Rias registered a total of 48 Corona-related incidents in Munich last year, 18 of which took place outside of meetings. Slogans and symbols of the “QAnon” conspiracy narrative were and are to be observed again and again at rallies in Munich and in the Telegram groups mobilizing for this purpose. In his most recent report writes the Bavarian Office for the Protection of the Constitution: “They refer to anti-Semitic conspiracy motives such as the alleged ‘world conspiracy’ of a Jewish financial elite and take up the ritual murder legend, which also has anti-Jewish connotations.”
But Israel-related anti-Semitism also played a role in Munich – especially against the background of the Hamas terror against the Jewish state, which escalated again in May and June 2021. At a rally in Munich, for example, the end of Israel was predicted for the year 2040, at another the actions of the Israeli army in the Gaza Strip were equated with the Holocaust. 19 such incidents were reported to Rias last year.
“The angry mood that prevailed among the demonstrators shocked me,” reports teacher Alexandra Dratva, board member of the Rias sponsoring association, about a meeting in Munich. “Above all, the fact that I possibly go shopping together with people who wish for my death, ride the subway or even maybe teach their children every day, kept me constantly busy.” Most recently, at a pro-Palestinian rally over the weekend, the Jewish state’s right to exist was negated with the slogan “From the river to the sea.” A similar event has been booked again for next Saturday.
Consulate General targeted by enemies of Jews
The Munich police registered eight anti-Jewish crimes in the context of “foreign” or “religious ideology” in 2021. A 37-year-old Afghan who spat several times against the front door of the Munich synagogue on Jakobsplatz in November was arrested and sentenced to a fine of 40 daily rates will. According to Rias, the Israeli consulate general in Munich was exposed to anti-Semitic letters that also contained threats of death and rape.
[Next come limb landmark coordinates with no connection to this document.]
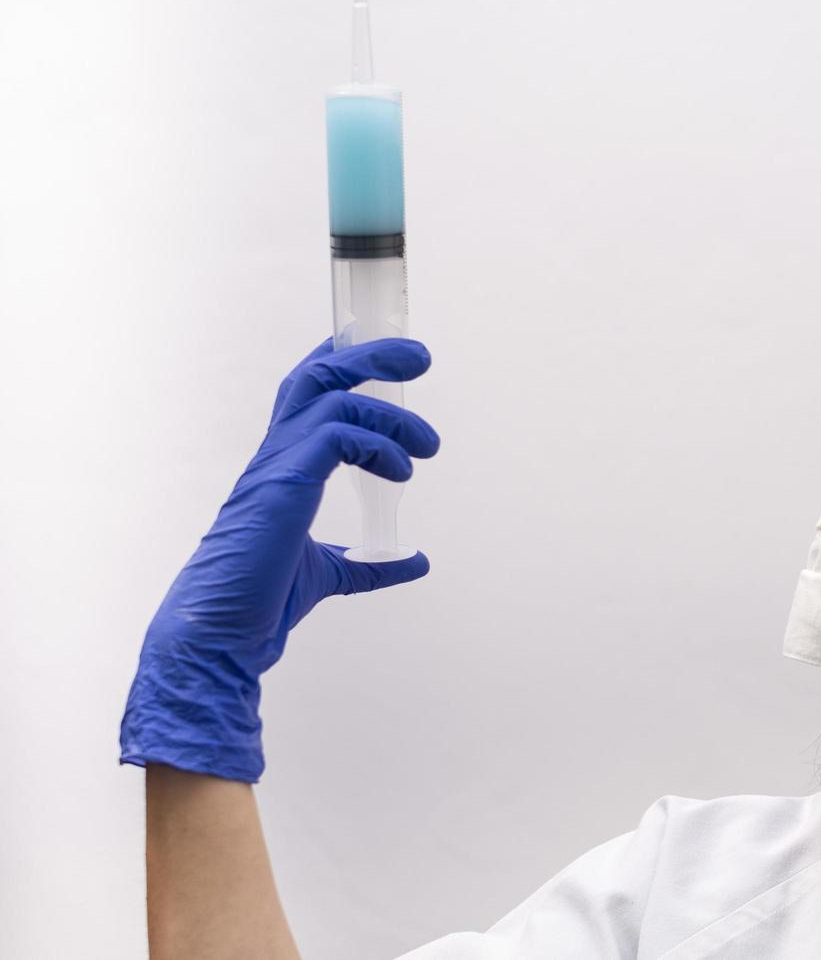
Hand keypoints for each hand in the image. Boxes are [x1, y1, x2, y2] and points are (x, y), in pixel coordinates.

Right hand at [120, 336, 440, 782]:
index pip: (307, 391)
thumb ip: (371, 564)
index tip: (385, 351)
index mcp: (283, 465)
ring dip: (391, 412)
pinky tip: (400, 471)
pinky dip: (379, 445)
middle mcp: (276, 454)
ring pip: (332, 395)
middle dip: (370, 354)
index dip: (343, 359)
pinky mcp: (285, 483)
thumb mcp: (332, 575)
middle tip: (419, 356)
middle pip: (317, 374)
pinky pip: (337, 434)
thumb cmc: (261, 604)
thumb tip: (415, 560)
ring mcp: (277, 466)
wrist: (226, 635)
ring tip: (428, 446)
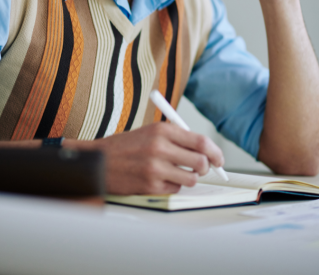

In addition to the majority of these incidents involving perpetrators from the right-wing, conspiracy ideological or pro-Palestinian camps, anti-Semitism in everyday life also worries the Rias experts. Although they classified ten incidents as threats and two as targeted damage to property, many reports were below the criminal liability threshold, according to Rias Bayern. This shows “that anti-Semitism in Bavaria manifests itself as a relatively low-threshold everyday phenomenon” – for example at work, in educational institutions or in the living environment.
A strong increase was observed in the online area. At the beginning of December, the anti-Semitism commissioner of the Bavarian judiciary, senior public prosecutor Andreas Franck, had the apartment of a conspiracy ideologist in the Olympiadorf searched – the man is said to have insulted a top Bavarian politician in a telegram group with anti-Jewish terms.
Ukraine war as a pretext
According to Rias findings, a large part of the anti-Semitic content (178 cases) came from people who could not be assigned to any political or ideological group. This shows how widespread anti-Semitism is in society as a whole and thus also in the “bourgeois middle”. “Anti-Semitism is, quite simply, for many a tried and tested means of articulating dissatisfaction.”
Meanwhile, the next big topic is already being treated anti-Semitically in Munich’s Telegram channels: Russians are the new Jews, they say. And one can read unchallenged in the channel of a Munich corona denier that Putin and Selensky “are all lying criminals who (…) promote globalism / world communism under Jewish interest slavery in every way”.